**EXTRACT TO READ:**
Building Resiliency using Azure Chaos Studio (AKS with Cosmos DB and Redis Cache)

Pradip VS
Microsoft Azure
Published in
11 min readDec 28, 2023
A digital art depicting Chaos in databases — Bing Image Creator

This blog is co-authored with Faiz Chachiya, Sr. Cloud Solutions Architect — Microsoft

It is good to be back with Azure Chaos Studio and this time it is more of demonstrating two end to end use cases / architectures, which is typically used by various organizations for deploying their key services. We will be running chaos experiments at various layers in the architecture to show how the application behaves for each experiment and learnings from it to improve the resiliency posture. Another use case can be read here.

Before we do a deep dive in to architecture, Let’s hear some good news- “Azure Chaos Studio is GA! (Announced in MS Ignite 2023)”

GA announcement — Azure Chaos Studio (microsoft.com)

You can check the regional availability and deploy your experiments! (Watch out this space as more regions will be added in future) — Azure Products by Region | Microsoft Azure

Pricing of Azure Chaos Studio — Azure Chaos Studio — Pricing | Microsoft Azure

Azure Chaos Studio documentation — Azure Chaos Studio documentation — tutorials, API reference | Microsoft Learn

The resiliency of a system can be improved by Azure Chaos Studio as it gives various experiments to test your systems end to end. Refer this article for more — Resiliency and Chaos Engineering — Part 7 | by Pradip VS | Medium. There are many features coming in the Azure Chaos Studio and these features will let you test various Azure services, which is not possible with other tools available in market. Not only this, but Microsoft also has a grand vision for resiliency, and we are improving the resiliency of our massive data centers day by day with various projects. Watch out this blog for more — Advancing Reliability | Microsoft Azure Blog | Microsoft Azure

In the last set of articles (Links), we have described how the user experience gets impacted while accessing the application on top of the app deployed in AKS that fetches data from Azure SQL DB, writes logs to disks, hosted in a virtual network when we induce various chaos experiments at various layers of the architecture.

In this article, we are going to focus on a similar architecture but focusing only on experiments that will be induced on Azure Cosmos DB and Azure Redis. Here is the architecture, config and flow,

  1. The app is hosted on an AKS with the following config, version 1.25.1, node pools of 2 to 5 with autoscaling, size — Standard_D4as_v4, private cluster — enabled, OS — Ubuntu Linux, Network profile Type — Azure CNI, Network Policy — Calico. The AKS is hosted on a Virtual Network. The app calls the cache and the Cosmos DB to fetch the data. GitHub link for the app — (published soon) and AKS commands used — akscommands/chaosapp-akscommands at main · VSPradip/akscommands (github.com)

**EXERCISE TASK:** Resume the Azure Chaos Studio article after its last line. The records have no connection to the Azure Chaos Studio article.

**DATA:**
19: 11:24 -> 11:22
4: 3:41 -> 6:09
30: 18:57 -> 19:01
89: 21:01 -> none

==

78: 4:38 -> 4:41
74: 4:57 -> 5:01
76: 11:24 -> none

**EXPECTED OUTPUT:**
  2. The data is hosted in Azure Cosmos DB, which consists of the following configuration — A database with different containers and each container consists of individual throughput assigned. Here, we have set 100 to 1000 RUs with autoscale mode. The data is replicated between West US 2 and East US 2 (Single Write Master WUS 2 and EUS 2 is read region, and it can be promoted to Write if WUS 2 undergoes any issues).
WUS 2 is write and EUS 2 as read region.

3. Azure Cache for Redis is hosted in WUS 2 with Premium P1 (6 GB Cache, Replication) tier with one shard (total size 6 GB). The data in the cache is hydrated by the app hosted in AKS, where the TTL is set to 60 seconds (every 60s the cache data is refreshed by the data from Cosmos DB through the app. You can change the TTL based on the app sensitivity to stale data by doing rigorous testing and arriving at a time where it should not overwhelm the app / Cosmos DB as well as cater to the user who needs latest data and not the stale one). The cache is set in only one region for the demo but in reality, it can be in single region or multi-region depending on the app criticality.

Azure Cache for Redis with Premium Tier 6 GB — one shard

You can find a separate blog that covers building resiliency through Caching in detail from here.

4. We have hosted all of the components in a virtual network and no other systems except the components within the subnet and the services that are whitelisted can access the app.

5. Below is the architecture that we have setup for the demo and the flow is, the apps deployed in AKS will first reach out to cache for data and if not available it will go and directly fetch from Azure Cosmos DB. Cache is constantly hydrated every 60s by the app.

Architectural setup for our demo

Now comes the scenario that we want to test it out with the experiments, what if both Redis and Cosmos DB are down? what is Redis is undergoing some shard restarts? Will your secondary Redis and Cosmos DB (from another region) can handle it? Will my cross region calls impact the app latency? How to gracefully move the traffic to another region or DC when both my Cosmos DB and Redis are down? How NOT to overwhelm my database when cache is down? How to build resilient apps for such scenarios? Well, we can determine with this article.

Note: Since we have already covered the experiments like network latency, disconnects, NSG Security Rule and AKS based fault injections already (Links — will be published soon), we will focus only on fault injection in Azure Cosmos and Azure Redis.

You can also run a couple of experiments on Azure Key Vault to see how app behaves when AKV is down or denied access. It is not covered in this experiment, but you can do it programmatically based on this article.

To build experiments from scratch please refer here, which is similar to all experiments. All the experiments can be built programmatically and please refer these articles which explains how to build Chaos Experiments on Redis both through Portal as well as through Rest API.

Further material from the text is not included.